Now management may choose to provide more autonomy for a range of reasons related to the project and the staff working on it for some good reasons. However, Rasul and Rogger find that the relationship between project completion and autonomy is fairly similar across projects of different size, complexity, structure of the organization implementing them, or the education level of the staff. On the performance-based management side, they find some more heterogeneity -- and heterogeneity which lines up with theory: performance-based incentives are associated with worse outcomes for more complex projects (which they use as a proxy for multi-tasking) and those that require cooperation among larger teams (proxied by the span of control of senior-tier folks).
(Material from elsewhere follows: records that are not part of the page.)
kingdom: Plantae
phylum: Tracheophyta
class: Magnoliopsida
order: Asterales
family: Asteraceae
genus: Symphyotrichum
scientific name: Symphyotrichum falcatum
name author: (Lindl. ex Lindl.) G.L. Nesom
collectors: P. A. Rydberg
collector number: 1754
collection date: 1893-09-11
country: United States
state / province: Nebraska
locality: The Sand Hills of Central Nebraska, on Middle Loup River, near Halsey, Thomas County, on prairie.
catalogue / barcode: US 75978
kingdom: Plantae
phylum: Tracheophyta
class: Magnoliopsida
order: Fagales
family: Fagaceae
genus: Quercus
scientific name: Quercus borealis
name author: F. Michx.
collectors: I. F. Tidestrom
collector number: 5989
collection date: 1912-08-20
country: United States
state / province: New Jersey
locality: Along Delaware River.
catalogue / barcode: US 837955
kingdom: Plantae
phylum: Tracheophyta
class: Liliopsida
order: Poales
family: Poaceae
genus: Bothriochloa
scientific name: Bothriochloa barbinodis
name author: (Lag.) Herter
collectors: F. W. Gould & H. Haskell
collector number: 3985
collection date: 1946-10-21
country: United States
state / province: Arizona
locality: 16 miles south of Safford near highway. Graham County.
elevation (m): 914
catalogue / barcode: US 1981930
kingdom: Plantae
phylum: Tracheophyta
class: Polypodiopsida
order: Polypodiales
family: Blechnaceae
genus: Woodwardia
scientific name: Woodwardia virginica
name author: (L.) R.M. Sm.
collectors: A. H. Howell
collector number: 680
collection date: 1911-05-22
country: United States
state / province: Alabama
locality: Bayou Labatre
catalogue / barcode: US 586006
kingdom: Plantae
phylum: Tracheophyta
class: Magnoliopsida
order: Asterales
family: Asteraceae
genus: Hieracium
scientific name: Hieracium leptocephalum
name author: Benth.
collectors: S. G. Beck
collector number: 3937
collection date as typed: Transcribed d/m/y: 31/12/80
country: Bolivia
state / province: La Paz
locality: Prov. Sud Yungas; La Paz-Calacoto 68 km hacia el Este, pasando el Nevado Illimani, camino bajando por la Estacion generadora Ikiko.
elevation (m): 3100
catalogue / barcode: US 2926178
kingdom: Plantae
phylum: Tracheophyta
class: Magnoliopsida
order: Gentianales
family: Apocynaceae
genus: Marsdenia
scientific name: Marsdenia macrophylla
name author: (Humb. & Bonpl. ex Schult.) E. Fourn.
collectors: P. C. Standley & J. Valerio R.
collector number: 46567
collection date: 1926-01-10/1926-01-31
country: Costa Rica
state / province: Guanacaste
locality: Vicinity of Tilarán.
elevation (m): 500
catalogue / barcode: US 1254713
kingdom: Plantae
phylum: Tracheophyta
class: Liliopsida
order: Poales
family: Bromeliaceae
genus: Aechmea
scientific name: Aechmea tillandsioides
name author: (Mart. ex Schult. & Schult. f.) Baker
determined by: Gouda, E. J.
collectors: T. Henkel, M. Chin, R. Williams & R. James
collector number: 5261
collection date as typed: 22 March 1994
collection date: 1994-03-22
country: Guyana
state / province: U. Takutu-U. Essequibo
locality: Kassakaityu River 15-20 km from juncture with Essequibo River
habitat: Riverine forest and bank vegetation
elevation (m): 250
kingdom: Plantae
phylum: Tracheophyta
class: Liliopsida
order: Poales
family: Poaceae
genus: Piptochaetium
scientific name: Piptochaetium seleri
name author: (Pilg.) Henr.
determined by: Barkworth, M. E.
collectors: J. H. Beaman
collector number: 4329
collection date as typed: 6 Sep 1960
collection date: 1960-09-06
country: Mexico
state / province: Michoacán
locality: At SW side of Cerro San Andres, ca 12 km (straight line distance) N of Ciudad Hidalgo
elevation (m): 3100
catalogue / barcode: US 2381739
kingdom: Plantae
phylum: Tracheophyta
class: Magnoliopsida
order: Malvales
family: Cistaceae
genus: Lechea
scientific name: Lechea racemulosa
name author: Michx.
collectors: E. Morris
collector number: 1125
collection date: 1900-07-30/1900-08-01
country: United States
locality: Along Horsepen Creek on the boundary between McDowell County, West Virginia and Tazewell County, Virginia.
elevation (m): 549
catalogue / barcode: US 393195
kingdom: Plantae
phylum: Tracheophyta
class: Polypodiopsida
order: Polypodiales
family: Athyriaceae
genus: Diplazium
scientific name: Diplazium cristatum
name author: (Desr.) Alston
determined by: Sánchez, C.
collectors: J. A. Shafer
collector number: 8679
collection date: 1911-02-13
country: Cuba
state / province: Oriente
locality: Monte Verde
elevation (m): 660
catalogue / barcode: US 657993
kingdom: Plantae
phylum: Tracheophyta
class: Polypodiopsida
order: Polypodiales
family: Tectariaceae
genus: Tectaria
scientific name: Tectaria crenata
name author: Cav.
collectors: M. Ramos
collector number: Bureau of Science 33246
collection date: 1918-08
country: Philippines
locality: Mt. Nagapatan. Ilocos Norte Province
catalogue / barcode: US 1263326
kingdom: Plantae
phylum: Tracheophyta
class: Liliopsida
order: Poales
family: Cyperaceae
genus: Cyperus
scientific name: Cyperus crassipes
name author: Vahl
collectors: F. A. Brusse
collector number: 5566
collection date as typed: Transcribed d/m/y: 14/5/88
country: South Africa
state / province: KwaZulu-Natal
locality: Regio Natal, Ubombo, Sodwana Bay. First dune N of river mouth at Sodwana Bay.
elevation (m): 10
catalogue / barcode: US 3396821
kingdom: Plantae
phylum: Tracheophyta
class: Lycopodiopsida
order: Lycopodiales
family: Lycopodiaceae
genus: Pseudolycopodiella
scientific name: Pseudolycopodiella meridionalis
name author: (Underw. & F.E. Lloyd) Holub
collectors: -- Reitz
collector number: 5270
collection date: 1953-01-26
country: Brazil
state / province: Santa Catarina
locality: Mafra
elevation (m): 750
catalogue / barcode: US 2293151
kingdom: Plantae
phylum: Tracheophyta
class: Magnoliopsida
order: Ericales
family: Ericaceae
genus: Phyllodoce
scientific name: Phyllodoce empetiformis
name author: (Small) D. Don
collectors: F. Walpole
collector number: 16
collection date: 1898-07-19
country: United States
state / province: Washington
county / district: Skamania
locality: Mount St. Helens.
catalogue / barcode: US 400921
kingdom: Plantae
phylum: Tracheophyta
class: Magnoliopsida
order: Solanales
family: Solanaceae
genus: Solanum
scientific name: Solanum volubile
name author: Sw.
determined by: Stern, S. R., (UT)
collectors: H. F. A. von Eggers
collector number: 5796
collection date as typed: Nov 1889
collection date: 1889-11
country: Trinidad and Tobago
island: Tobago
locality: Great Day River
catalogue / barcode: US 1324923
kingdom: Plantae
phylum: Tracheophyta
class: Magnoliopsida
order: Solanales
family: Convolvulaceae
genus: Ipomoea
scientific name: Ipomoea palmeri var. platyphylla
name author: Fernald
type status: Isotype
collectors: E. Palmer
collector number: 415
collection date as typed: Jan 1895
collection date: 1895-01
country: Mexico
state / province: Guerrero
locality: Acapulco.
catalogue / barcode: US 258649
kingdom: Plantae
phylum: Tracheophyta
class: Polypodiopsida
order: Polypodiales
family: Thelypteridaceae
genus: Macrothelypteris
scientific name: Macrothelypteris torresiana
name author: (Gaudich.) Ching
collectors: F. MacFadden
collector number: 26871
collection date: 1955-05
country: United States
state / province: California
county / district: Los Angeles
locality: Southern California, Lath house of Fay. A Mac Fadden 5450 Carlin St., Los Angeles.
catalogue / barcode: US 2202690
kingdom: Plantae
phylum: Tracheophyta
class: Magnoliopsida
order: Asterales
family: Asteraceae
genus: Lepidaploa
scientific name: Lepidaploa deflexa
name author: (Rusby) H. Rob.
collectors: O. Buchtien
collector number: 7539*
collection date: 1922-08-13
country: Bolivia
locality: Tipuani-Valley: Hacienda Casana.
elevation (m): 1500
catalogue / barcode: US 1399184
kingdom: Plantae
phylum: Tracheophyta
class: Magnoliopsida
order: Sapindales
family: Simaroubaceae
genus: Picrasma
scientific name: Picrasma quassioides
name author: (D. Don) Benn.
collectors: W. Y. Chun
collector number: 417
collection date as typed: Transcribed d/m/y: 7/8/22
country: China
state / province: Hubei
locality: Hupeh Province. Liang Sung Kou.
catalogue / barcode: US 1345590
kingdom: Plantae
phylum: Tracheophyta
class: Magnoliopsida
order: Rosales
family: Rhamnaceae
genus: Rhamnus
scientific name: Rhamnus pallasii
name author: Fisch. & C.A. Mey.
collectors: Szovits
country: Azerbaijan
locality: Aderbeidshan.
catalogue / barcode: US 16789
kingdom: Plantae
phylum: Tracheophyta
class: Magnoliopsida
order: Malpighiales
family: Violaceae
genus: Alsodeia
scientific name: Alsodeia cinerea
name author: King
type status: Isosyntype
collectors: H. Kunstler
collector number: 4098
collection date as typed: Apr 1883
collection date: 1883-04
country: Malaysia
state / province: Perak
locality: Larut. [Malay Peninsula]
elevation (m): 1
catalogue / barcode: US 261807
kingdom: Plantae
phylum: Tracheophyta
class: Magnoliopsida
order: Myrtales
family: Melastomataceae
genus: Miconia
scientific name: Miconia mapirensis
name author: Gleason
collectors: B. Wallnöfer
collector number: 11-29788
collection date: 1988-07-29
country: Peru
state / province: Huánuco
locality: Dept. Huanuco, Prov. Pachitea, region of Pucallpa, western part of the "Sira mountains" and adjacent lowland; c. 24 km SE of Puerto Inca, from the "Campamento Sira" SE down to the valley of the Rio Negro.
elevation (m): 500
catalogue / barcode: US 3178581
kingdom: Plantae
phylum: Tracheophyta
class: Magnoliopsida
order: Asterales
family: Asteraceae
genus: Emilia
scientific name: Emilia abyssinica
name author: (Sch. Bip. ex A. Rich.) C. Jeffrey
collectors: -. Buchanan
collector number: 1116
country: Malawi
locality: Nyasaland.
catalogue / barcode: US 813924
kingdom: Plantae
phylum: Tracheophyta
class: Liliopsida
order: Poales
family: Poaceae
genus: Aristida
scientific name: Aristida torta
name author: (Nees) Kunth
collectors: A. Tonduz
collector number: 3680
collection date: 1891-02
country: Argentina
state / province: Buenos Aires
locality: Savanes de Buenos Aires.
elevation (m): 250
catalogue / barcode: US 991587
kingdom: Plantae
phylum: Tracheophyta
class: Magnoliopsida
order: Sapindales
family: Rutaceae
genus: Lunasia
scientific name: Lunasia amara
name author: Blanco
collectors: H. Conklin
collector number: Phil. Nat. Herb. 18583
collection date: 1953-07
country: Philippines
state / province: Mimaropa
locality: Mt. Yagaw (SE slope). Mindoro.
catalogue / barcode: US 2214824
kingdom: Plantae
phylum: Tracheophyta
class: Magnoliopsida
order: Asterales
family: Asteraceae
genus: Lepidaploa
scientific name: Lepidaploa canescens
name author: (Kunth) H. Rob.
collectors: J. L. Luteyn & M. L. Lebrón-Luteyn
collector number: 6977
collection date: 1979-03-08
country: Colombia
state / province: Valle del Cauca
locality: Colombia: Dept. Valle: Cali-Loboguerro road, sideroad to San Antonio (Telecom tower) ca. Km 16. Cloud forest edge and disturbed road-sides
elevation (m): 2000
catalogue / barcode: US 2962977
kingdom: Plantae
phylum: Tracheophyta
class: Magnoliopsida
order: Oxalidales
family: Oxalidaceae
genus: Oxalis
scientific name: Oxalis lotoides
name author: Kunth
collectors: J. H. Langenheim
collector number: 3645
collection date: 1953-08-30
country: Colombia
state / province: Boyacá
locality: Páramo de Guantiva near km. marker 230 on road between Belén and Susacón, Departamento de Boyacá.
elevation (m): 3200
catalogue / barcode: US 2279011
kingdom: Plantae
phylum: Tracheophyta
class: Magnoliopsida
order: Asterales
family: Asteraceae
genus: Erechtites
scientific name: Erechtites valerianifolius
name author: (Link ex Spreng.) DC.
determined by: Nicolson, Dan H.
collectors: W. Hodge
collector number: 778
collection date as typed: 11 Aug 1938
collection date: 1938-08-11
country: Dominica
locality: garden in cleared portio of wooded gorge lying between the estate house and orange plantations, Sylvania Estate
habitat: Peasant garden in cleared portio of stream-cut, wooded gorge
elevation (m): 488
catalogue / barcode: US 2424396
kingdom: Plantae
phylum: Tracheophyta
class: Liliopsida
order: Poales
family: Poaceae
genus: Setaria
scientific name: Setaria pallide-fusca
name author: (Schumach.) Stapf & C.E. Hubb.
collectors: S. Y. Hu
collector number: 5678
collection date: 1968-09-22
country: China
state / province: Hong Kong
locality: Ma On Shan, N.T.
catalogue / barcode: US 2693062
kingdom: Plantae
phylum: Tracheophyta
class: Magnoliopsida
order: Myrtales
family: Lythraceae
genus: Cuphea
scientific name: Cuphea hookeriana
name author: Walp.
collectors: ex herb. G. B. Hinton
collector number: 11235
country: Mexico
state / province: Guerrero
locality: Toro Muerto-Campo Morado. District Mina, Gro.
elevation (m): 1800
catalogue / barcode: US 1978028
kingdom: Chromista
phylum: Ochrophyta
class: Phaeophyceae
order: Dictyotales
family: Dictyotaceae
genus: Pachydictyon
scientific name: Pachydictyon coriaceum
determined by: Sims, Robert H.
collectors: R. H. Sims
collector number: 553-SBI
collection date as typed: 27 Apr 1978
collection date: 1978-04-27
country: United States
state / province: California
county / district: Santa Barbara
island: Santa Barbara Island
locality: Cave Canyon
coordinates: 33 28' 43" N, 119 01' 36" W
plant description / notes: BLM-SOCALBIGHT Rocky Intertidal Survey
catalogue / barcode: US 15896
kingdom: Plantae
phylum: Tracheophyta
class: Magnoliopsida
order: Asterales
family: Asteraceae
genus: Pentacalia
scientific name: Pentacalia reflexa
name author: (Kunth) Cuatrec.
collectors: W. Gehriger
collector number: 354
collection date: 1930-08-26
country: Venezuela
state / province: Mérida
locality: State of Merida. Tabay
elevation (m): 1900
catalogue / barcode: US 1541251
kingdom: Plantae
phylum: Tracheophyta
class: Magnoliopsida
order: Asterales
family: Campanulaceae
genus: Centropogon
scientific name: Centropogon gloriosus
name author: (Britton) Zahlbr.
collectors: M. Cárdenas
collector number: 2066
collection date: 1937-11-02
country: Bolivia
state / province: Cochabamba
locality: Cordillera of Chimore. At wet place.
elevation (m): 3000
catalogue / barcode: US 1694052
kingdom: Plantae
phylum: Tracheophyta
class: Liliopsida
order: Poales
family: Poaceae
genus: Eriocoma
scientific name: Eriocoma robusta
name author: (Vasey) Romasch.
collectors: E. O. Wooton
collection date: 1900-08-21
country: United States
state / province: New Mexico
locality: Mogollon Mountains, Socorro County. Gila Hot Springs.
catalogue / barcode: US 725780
Rasul and Rogger then go on to examine how these results are associated with the underlying characteristics of the bureaucrats themselves (yet another dataset). First, the longer the tenure of the bureaucrats, the more pronounced the basic result becomes -- more years of service translate into a higher positive correlation between autonomy and completion, and more a negative correlation between performance-based management and completion. Second, they find that the positive effect of autonomy for lower tier bureaucrats is reduced when senior management is more intrinsically motivated (defined here off of the reasons why they joined the civil service). They interpret this as the case of shifting autonomy, arguing it doesn't work as well for the lower tier folks when it is taken from the upper tier folks. They then move on to look at the effects of perceived corruption (as reported by the bureaucrats, and in no small measure either). Autonomy is associated with greater positive impacts when perceived corruption is higher, while the negative impacts of performance based incentives do not change.
To be sure, there is no experiment here (randomized or otherwise). So Rasul and Rogger do a fair bit of work to try to assure us that we aren't observing some wacky correlations. First, they tackle possible sorting by the bureaucrats themselves by providing some descriptive evidence that bureaucrats have limited autonomy over their assignments and they complement this with the fact that their bureaucrat characteristics are not correlated with management practices. Second, they take the same approach with the assignment of projects to organizations -- documenting the political process and also showing no correlation with management practices. Third, to address potential reverse causality, they use a SUR model to show that management practices don't seem to be driven by completion rates or project complexity. Lastly, to tackle possible omitted variable bias, they take apart the underlying components of the autonomy and performance indices to show separate impacts.
In the end, make of these relations what you will. But for sure this incredibly rich data and the analysis Rasul and Rogger do give us a lot of food to thought to complement what Jed had to say earlier and, more broadly, how we think about public services institutions and the way they are managed.